In order to meet this target the company has a triple approach which involved investing in internal R&D and regional application labs for mid- to long-term growth, and a start-up accelerator scheme for more short-term results.
In terms of internal R&D, it currently has around 12 clinical studies in the works which marks “a sharp increase” over the past few years.
“Another angle is investment in application labs, which we call the Spring Labs. We have eight across the globe and we [will have] 11 by the end of next year,” said Rigaud.
The company has notably invested heavily in its application lab in Chicago and plans to open more in Singapore and Mexico by the end of next year. “This is more a collaborative approach with customers in the regions, being local and able to act fast.”
These investments are focused more on yielding long-term results, according to the CEO, as it’s difficult to know when the products will come to fruition.
'It's about keeping our roots'
Short-term innovation and products come form the third main pillar of Bright2020, its Ingenium Open Innovation, a start-up accelerator which launched around six months ago.
“It will allow us to launch faster and fill the pipeline much faster with new technologies, products and science; but also to attract some start-ups companies and talent.
“One of the targets is ‘Let’s see if we can help some entrepreneurs who fit in with the Naturex mindset' and give them a push to start [through] regulatory support, lab space, commercial support and the network in the organisation we have globally. For us it’s important because Naturex was a start-up company 20 years ago.
“It’s about keeping our roots and adding a social impact,” Rigaud added.
The aim of the open innovation scheme is also to attract talent from sectors the Avignon-based company has not yet explored.
Microalgae could be one, said the CEO, although he was tight-lipped about specific upcoming products in the Ingenium pipeline.
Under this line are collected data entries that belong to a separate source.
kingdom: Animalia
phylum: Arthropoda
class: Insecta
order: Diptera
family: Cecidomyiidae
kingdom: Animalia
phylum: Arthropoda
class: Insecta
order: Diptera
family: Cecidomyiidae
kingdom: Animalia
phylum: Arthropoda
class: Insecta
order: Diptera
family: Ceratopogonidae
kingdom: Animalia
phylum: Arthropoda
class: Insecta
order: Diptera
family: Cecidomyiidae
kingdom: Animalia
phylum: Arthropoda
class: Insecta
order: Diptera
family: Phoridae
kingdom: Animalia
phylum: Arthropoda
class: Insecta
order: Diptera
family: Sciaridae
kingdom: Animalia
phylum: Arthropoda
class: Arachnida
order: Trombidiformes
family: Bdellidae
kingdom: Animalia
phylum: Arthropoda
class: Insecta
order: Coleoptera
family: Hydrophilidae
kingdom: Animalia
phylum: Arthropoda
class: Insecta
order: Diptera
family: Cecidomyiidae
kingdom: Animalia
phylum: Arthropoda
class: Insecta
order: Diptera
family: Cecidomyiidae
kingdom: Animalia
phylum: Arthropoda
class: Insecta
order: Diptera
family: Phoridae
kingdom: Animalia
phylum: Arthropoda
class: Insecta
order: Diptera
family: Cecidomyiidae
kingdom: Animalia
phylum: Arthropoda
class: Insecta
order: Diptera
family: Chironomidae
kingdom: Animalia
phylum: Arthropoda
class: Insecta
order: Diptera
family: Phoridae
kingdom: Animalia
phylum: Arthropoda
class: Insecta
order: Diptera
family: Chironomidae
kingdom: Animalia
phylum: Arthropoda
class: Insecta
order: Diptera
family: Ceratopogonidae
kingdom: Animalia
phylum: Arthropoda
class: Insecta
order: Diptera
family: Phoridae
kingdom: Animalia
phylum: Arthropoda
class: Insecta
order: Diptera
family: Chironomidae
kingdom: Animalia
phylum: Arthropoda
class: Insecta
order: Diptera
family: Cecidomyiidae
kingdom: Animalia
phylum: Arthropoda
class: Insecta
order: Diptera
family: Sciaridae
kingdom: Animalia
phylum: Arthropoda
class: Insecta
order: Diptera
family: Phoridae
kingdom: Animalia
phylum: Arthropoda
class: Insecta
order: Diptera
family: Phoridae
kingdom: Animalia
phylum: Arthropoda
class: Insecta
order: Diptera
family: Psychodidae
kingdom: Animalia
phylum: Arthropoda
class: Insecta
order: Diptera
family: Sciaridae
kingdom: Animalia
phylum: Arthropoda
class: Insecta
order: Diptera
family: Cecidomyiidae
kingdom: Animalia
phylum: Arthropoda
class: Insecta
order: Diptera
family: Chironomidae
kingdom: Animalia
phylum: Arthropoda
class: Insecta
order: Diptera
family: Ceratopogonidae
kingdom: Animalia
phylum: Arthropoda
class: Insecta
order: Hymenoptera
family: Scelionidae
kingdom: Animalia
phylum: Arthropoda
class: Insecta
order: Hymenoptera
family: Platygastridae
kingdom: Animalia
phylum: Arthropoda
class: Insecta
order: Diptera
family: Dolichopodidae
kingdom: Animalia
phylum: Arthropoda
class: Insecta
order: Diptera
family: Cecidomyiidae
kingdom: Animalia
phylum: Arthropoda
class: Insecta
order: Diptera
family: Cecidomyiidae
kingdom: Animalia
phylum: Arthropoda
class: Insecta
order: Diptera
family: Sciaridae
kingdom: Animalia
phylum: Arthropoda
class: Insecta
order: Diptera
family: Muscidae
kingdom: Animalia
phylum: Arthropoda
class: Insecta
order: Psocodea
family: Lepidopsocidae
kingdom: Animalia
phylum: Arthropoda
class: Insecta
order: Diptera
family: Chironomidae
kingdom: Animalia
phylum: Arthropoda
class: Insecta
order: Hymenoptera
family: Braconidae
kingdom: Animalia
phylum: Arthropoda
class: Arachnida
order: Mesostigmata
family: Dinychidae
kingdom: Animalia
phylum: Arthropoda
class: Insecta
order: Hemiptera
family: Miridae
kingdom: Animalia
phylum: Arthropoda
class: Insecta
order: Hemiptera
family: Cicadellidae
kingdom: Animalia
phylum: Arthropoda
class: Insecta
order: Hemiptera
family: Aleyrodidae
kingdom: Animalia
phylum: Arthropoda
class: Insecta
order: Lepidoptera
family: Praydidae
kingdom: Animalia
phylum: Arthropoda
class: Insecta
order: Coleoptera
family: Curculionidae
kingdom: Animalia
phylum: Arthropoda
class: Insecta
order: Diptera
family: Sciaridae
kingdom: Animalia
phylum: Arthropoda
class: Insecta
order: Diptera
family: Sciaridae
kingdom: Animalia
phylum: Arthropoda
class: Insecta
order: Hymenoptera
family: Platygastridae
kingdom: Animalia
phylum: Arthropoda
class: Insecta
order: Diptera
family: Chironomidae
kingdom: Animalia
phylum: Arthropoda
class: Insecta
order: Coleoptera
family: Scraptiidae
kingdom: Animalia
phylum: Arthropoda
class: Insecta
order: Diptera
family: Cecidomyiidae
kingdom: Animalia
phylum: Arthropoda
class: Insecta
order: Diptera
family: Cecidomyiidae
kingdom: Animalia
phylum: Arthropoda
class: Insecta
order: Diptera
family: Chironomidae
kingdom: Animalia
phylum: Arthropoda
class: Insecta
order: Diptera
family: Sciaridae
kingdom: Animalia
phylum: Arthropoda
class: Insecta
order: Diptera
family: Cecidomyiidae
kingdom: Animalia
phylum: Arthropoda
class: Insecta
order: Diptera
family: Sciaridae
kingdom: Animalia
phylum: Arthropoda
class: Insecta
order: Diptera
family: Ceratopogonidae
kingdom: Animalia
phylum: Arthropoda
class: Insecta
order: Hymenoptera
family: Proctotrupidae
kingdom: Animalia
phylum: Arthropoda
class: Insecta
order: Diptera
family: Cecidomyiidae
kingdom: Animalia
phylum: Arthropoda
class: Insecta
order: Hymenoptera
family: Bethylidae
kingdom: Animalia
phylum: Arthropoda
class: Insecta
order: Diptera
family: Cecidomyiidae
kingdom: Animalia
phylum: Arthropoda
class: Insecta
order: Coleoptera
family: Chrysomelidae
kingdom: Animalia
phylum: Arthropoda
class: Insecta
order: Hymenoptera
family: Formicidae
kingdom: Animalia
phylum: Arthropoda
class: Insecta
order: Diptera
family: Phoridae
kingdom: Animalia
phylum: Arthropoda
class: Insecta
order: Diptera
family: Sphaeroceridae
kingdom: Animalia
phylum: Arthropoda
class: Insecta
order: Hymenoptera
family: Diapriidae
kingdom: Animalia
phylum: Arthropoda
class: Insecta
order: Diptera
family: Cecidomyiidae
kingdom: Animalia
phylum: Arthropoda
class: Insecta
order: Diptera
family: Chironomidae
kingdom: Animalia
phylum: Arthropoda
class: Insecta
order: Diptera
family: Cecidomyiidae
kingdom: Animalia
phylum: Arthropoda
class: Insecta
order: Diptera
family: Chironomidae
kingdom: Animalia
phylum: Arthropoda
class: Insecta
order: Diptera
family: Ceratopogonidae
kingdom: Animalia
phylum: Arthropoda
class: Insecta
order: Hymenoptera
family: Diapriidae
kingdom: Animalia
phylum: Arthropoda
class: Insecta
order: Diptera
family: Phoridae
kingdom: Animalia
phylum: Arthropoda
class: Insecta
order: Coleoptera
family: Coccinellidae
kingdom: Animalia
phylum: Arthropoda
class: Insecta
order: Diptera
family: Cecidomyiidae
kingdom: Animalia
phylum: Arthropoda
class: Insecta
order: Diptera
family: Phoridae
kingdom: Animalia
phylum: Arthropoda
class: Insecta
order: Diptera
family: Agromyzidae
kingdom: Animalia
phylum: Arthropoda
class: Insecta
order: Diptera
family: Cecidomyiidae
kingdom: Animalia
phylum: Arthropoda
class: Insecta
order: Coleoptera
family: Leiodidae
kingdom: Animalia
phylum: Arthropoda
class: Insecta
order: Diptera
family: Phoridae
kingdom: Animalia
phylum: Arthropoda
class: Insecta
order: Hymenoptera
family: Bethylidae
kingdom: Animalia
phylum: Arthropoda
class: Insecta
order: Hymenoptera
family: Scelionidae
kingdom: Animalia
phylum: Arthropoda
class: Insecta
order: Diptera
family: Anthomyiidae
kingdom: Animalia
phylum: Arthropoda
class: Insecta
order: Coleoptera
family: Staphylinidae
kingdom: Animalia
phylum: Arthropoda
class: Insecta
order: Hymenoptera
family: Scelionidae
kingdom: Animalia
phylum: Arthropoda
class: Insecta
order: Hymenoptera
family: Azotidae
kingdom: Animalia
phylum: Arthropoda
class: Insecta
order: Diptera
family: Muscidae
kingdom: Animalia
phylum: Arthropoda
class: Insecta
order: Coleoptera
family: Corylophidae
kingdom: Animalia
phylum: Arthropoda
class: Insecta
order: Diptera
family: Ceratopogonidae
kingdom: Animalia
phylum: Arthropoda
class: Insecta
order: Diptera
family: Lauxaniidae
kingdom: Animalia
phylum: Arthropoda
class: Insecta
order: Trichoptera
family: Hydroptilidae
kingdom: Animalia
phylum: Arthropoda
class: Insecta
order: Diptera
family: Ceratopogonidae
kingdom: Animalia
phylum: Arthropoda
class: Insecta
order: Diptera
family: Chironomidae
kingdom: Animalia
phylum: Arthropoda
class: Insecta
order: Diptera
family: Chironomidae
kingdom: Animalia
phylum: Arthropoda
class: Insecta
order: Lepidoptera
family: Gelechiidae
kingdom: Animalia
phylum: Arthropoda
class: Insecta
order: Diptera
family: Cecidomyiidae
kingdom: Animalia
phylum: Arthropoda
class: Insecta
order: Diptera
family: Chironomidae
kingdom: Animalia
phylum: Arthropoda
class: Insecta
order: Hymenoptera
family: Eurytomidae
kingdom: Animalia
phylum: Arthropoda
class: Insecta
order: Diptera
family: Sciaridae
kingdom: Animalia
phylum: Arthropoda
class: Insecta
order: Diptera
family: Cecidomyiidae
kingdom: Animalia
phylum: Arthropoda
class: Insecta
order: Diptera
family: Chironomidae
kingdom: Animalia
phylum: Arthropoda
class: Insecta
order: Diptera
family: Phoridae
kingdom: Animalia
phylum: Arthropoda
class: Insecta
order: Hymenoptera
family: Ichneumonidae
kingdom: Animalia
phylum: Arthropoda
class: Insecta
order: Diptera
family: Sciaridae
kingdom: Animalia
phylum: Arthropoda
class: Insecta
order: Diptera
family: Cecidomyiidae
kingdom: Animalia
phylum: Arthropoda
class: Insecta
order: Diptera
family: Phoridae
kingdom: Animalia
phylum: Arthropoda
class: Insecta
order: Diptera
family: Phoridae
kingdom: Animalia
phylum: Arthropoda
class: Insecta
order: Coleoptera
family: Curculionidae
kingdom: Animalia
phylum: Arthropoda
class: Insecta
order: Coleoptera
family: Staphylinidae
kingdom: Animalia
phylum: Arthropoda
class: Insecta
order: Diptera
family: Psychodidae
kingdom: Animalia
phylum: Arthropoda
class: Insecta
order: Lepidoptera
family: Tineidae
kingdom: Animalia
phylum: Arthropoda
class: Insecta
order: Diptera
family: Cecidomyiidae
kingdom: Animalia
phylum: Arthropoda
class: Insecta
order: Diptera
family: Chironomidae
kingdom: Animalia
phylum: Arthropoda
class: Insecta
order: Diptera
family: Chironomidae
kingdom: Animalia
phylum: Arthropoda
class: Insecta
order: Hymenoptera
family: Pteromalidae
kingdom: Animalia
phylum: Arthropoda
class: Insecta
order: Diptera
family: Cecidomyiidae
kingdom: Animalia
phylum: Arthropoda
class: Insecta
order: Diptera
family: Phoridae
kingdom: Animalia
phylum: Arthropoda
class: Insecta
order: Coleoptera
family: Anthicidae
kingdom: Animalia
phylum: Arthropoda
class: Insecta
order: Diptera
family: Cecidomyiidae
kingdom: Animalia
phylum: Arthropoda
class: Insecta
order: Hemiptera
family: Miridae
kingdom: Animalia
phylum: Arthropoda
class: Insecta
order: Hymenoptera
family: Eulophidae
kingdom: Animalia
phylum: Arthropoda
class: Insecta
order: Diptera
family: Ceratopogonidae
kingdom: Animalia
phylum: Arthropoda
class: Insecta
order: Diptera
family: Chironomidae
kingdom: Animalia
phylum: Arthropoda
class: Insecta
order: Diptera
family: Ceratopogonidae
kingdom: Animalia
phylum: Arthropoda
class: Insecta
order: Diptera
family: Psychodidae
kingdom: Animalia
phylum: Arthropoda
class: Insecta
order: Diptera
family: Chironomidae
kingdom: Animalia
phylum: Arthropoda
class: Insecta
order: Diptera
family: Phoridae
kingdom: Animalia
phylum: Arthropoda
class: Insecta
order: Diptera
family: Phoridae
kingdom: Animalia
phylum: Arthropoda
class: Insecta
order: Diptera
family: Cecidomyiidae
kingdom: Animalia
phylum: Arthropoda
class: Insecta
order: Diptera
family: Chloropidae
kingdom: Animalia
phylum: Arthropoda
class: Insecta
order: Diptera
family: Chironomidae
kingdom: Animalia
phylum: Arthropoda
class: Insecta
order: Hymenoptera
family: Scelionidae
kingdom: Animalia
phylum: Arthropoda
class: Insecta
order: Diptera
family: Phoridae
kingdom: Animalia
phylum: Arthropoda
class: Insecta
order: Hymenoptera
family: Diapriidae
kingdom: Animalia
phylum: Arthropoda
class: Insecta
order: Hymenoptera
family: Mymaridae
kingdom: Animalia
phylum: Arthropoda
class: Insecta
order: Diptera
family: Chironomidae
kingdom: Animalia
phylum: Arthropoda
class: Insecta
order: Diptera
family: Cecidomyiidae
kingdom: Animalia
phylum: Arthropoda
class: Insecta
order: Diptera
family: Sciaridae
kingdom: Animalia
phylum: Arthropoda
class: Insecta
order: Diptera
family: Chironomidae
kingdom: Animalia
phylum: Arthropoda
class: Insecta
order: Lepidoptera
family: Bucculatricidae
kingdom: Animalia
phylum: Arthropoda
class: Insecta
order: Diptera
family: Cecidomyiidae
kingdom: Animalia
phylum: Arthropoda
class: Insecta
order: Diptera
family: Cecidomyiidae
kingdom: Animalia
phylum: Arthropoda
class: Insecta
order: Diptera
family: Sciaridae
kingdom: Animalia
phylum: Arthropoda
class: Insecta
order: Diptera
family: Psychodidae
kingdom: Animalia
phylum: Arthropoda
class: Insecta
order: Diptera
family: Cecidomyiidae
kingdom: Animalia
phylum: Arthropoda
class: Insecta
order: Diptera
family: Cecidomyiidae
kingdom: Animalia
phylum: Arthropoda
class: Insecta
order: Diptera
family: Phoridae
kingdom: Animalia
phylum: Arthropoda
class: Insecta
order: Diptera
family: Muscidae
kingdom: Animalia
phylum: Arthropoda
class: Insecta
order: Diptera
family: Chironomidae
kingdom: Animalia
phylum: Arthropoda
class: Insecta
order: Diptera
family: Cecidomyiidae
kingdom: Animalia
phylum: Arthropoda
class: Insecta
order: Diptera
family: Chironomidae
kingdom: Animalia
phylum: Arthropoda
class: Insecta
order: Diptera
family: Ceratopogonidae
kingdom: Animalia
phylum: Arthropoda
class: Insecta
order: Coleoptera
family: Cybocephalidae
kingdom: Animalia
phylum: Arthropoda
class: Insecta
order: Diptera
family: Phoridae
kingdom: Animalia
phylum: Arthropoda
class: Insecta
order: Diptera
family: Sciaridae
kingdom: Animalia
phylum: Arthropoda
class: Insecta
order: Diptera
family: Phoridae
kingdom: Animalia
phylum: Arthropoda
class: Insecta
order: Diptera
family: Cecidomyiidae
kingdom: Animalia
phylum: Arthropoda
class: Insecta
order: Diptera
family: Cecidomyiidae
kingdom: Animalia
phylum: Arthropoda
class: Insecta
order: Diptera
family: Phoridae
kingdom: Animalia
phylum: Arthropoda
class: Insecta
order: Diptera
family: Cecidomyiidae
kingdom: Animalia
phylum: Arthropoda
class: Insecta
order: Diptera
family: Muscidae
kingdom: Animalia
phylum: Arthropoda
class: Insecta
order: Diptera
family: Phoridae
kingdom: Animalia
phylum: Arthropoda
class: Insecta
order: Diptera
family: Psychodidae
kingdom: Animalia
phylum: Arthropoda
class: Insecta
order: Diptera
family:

However, he did say that in the space of a few months since its launch, the company has received somewhere between 300 and 400 applications. Some of the most interesting ideas had come from emerging markets, in particular related to natural colours and phytoactives.
However it has already inked a deal with Polish food supplement and pharmaceutical manufacturer Adamed through the Ingenium scheme for botanical extract chokeberry and its heart health benefits. These products will hit the shelves in 2017, said Rigaud.
Naturex reported a turnover of around €400m in 2015.